The author allows that "Because imagery is often scattered over time, the dataset does not allow for a full study of changes in size across time for the whole country. The analysis therefore looks separately at how market size has developed in each city."
Some of the general findings of the paper were that "On the whole, markets have grown in almost all cities analyzed. However, in most cases, the growth has been quite marginal and primarily resulted from restructurings or minor enlargements of existing markets." And, "Contrary to what might be expected, periods of market repression by the government, such as 2009–2010, did not lead to decreases in market size as observable on satellite imagery."
Some other findings that may come somewhat as a surprise:
• There is a correlation between population size and aggregate market size, but it is quite weak and many outlier cities that do not fit this pattern are present in the sample.
• The correlation between distance from Pyongyang and aggregate market size is weak.
• With the exception of Kaesong, all cities in the south of the country have larger market square feet per capita than those in the north.
• All cities with the largest aggregate market size per capita can be found in the western part of the country, while cities in the east are closer to the average size for the country.
• Many outlier cities that diverge from the average in terms of market size per capita are cities with major ports, such as Nampo.

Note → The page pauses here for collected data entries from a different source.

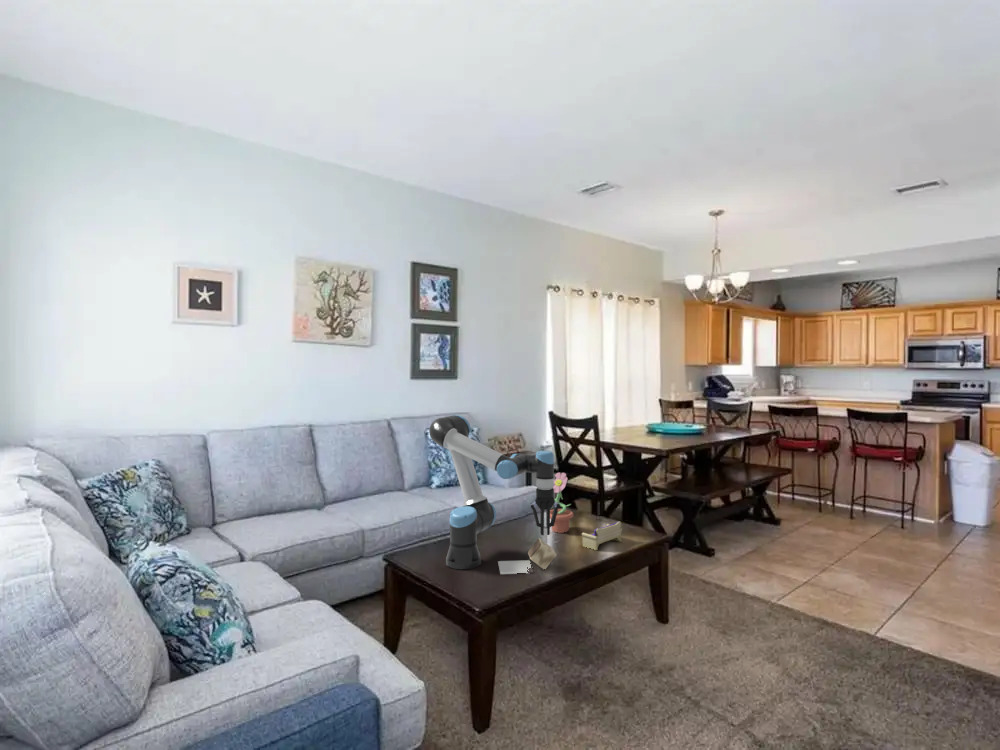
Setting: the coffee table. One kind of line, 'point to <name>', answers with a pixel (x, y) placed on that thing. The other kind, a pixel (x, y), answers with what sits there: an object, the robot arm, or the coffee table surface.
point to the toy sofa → (602, 535)
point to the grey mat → (514, 566)
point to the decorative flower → (562, 514)
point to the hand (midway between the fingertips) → (545, 542)
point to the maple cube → (541, 553)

Silberstein concludes that "with the exception of Pyongsong, most markets in North Korea have either grown or remained at a virtually unchanged level in recent years despite central government crackdowns. Even in cities where market space has not changed much, many markets have been updated, rebuilt and renovated. This is yet another indication among many that the markets are a crucial part of the North Korean economy, and the fact that they have grown in many cities would seem to imply that their importance is growing, too."
Finally, "market trade may be driven by factors other than those previously assumed. While proximity to the Chinese border has long been thought to be a driver for market trade, this is not reflected in the data on formal market size. The fact that port cities on the west coast have a consistently larger aggregate market size per capita than other cities indicates that sea route trading may be a structural factor for market trade.

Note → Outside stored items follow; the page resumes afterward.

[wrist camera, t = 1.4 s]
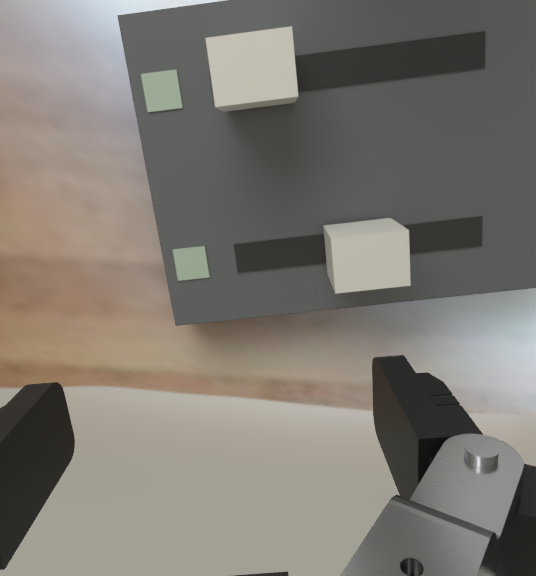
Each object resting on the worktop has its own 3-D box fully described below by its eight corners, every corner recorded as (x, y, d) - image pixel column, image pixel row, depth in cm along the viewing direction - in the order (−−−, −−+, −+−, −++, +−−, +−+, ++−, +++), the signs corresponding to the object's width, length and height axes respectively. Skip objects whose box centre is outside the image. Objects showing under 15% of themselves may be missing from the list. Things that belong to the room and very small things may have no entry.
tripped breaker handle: (390, 217, 28) (408, 230, 24) (392, 266, 29) (410, 285, 25) (323, 225, 28) (330, 238, 25) (327, 273, 29) (335, 293, 25)
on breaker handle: (289, 43, 25) (291, 26, 22) (294, 102, 26) (298, 96, 23) (215, 53, 26) (205, 37, 22) (223, 111, 27) (215, 107, 23)
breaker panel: (543, -28, 27) (575, -48, 24) (529, 272, 33) (554, 286, 30) (133, 28, 28) (116, 15, 25) (184, 309, 34) (175, 326, 31)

"Moreover, the large market space per capita in the south as a whole suggests that domestic agriculture may also be a major driver for the market economy. None of this is to suggest that cross-border trade with China does not matter. The findings of this report do, however, indicate that the picture is more diverse than previously assumed. Overall, one of the core insights of this study is that many of the factors that determine the size of markets remain far from understood."